» **Task brief**: Reproduce every line of the material below without changing a single character.

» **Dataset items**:

%%

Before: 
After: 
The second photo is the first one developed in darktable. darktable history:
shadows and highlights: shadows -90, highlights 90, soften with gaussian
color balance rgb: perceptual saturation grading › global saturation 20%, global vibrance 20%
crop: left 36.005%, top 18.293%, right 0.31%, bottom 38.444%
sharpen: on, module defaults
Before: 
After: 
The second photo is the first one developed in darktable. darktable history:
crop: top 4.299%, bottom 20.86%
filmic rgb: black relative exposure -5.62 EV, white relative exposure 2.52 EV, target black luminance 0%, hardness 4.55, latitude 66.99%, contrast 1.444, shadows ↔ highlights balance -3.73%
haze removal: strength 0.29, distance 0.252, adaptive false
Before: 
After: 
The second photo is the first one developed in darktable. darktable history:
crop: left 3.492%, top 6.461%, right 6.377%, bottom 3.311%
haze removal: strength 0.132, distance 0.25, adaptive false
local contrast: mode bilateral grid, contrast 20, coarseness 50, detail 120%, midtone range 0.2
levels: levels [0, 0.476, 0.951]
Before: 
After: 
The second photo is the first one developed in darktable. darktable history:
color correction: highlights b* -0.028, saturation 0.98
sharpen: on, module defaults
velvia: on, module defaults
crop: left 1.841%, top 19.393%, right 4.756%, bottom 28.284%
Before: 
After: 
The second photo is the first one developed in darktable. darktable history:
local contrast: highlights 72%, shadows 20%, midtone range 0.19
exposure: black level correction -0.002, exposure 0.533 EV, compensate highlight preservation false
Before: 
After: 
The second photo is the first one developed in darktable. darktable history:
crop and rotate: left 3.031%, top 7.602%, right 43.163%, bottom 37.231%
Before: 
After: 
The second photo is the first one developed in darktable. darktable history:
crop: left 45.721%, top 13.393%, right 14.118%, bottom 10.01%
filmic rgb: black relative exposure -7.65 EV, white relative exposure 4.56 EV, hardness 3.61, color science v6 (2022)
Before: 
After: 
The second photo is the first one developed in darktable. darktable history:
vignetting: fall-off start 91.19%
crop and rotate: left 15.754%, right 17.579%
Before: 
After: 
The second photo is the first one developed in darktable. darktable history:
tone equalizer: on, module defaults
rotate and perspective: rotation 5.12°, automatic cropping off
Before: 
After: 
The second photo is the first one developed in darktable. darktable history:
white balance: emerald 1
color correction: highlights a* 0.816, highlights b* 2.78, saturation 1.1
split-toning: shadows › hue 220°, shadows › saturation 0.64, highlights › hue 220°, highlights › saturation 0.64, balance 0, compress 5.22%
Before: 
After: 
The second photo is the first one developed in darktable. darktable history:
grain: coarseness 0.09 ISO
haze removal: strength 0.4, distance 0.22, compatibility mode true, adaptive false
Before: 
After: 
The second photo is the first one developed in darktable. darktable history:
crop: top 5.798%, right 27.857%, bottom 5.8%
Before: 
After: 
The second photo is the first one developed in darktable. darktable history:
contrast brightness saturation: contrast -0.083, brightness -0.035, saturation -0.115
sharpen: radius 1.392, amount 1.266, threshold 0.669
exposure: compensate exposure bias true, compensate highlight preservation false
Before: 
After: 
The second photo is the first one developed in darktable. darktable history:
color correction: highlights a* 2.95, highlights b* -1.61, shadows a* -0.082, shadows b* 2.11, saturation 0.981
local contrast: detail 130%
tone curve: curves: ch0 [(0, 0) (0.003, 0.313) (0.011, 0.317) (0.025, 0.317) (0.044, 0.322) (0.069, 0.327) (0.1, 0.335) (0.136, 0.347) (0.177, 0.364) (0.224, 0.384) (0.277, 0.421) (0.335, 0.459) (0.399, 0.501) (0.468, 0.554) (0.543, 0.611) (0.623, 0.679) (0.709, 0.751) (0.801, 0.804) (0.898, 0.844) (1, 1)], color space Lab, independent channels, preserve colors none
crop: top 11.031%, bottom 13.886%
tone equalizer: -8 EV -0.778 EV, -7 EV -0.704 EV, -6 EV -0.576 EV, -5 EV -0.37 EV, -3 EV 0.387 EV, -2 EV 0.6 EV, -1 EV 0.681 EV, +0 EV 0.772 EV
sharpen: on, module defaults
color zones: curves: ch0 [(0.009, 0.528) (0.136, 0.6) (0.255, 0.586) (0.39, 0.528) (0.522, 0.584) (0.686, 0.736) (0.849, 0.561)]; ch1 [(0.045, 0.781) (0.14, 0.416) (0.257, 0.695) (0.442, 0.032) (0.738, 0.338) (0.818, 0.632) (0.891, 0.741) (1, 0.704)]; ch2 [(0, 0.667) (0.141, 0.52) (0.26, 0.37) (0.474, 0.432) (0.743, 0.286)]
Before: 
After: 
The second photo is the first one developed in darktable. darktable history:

%%

» **Exercise output**:
Before: 
After: 
The second photo is the first one developed in darktable. darktable history:
shadows and highlights: shadows -90, highlights 90, soften with gaussian
color balance rgb: perceptual saturation grading › global saturation 20%, global vibrance 20%
crop: left 36.005%, top 18.293%, right 0.31%, bottom 38.444%
sharpen: on, module defaults
Before: 
After: 
The second photo is the first one developed in darktable. darktable history:
crop: top 4.299%, bottom 20.86%
filmic rgb: black relative exposure -5.62 EV, white relative exposure 2.52 EV, target black luminance 0%, hardness 4.55, latitude 66.99%, contrast 1.444, shadows ↔ highlights balance -3.73%
haze removal: strength 0.29, distance 0.252, adaptive false
Before: 
After: 
The second photo is the first one developed in darktable. darktable history:
crop: left 3.492%, top 6.461%, right 6.377%, bottom 3.311%
haze removal: strength 0.132, distance 0.25, adaptive false
local contrast: mode bilateral grid, contrast 20, coarseness 50, detail 120%, midtone range 0.2
levels: levels [0, 0.476, 0.951]
Before: 
After: 
The second photo is the first one developed in darktable. darktable history:
color correction: highlights b* -0.028, saturation 0.98
sharpen: on, module defaults
velvia: on, module defaults
crop: left 1.841%, top 19.393%, right 4.756%, bottom 28.284%
Before: 
After: 
The second photo is the first one developed in darktable. darktable history:
local contrast: highlights 72%, shadows 20%, midtone range 0.19
exposure: black level correction -0.002, exposure 0.533 EV, compensate highlight preservation false
Before: 
After: 
The second photo is the first one developed in darktable. darktable history:
crop and rotate: left 3.031%, top 7.602%, right 43.163%, bottom 37.231%
Before: 
After: 
The second photo is the first one developed in darktable. darktable history:
crop: left 45.721%, top 13.393%, right 14.118%, bottom 10.01%
filmic rgb: black relative exposure -7.65 EV, white relative exposure 4.56 EV, hardness 3.61, color science v6 (2022)
Before: 
After: 
The second photo is the first one developed in darktable. darktable history:
vignetting: fall-off start 91.19%
crop and rotate: left 15.754%, right 17.579%
Before: 
After: 
The second photo is the first one developed in darktable. darktable history:
tone equalizer: on, module defaults
rotate and perspective: rotation 5.12°, automatic cropping off
Before: 
After: 
The second photo is the first one developed in darktable. darktable history:
white balance: emerald 1
color correction: highlights a* 0.816, highlights b* 2.78, saturation 1.1
split-toning: shadows › hue 220°, shadows › saturation 0.64, highlights › hue 220°, highlights › saturation 0.64, balance 0, compress 5.22%
Before: 
After: 
The second photo is the first one developed in darktable. darktable history:
grain: coarseness 0.09 ISO
haze removal: strength 0.4, distance 0.22, compatibility mode true, adaptive false
Before: 
After: 
The second photo is the first one developed in darktable. darktable history:
crop: top 5.798%, right 27.857%, bottom 5.8%
Before: 
After: 
The second photo is the first one developed in darktable. darktable history:
contrast brightness saturation: contrast -0.083, brightness -0.035, saturation -0.115
sharpen: radius 1.392, amount 1.266, threshold 0.669
exposure: compensate exposure bias true, compensate highlight preservation false
Before: 
After: 
The second photo is the first one developed in darktable. darktable history:
color correction: highlights a* 2.95, highlights b* -1.61, shadows a* -0.082, shadows b* 2.11, saturation 0.981
local contrast: detail 130%
tone curve: curves: ch0 [(0, 0) (0.003, 0.313) (0.011, 0.317) (0.025, 0.317) (0.044, 0.322) (0.069, 0.327) (0.1, 0.335) (0.136, 0.347) (0.177, 0.364) (0.224, 0.384) (0.277, 0.421) (0.335, 0.459) (0.399, 0.501) (0.468, 0.554) (0.543, 0.611) (0.623, 0.679) (0.709, 0.751) (0.801, 0.804) (0.898, 0.844) (1, 1)], color space Lab, independent channels, preserve colors none
crop: top 11.031%, bottom 13.886%
tone equalizer: -8 EV -0.778 EV, -7 EV -0.704 EV, -6 EV -0.576 EV, -5 EV -0.37 EV, -3 EV 0.387 EV, -2 EV 0.6 EV, -1 EV 0.681 EV, +0 EV 0.772 EV
sharpen: on, module defaults
color zones: curves: ch0 [(0.009, 0.528) (0.136, 0.6) (0.255, 0.586) (0.39, 0.528) (0.522, 0.584) (0.686, 0.736) (0.849, 0.561)]; ch1 [(0.045, 0.781) (0.14, 0.416) (0.257, 0.695) (0.442, 0.032) (0.738, 0.338) (0.818, 0.632) (0.891, 0.741) (1, 0.704)]; ch2 [(0, 0.667) (0.141, 0.52) (0.26, 0.37) (0.474, 0.432) (0.743, 0.286)]
Before: 
After: 
The second photo is the first one developed in darktable. darktable history:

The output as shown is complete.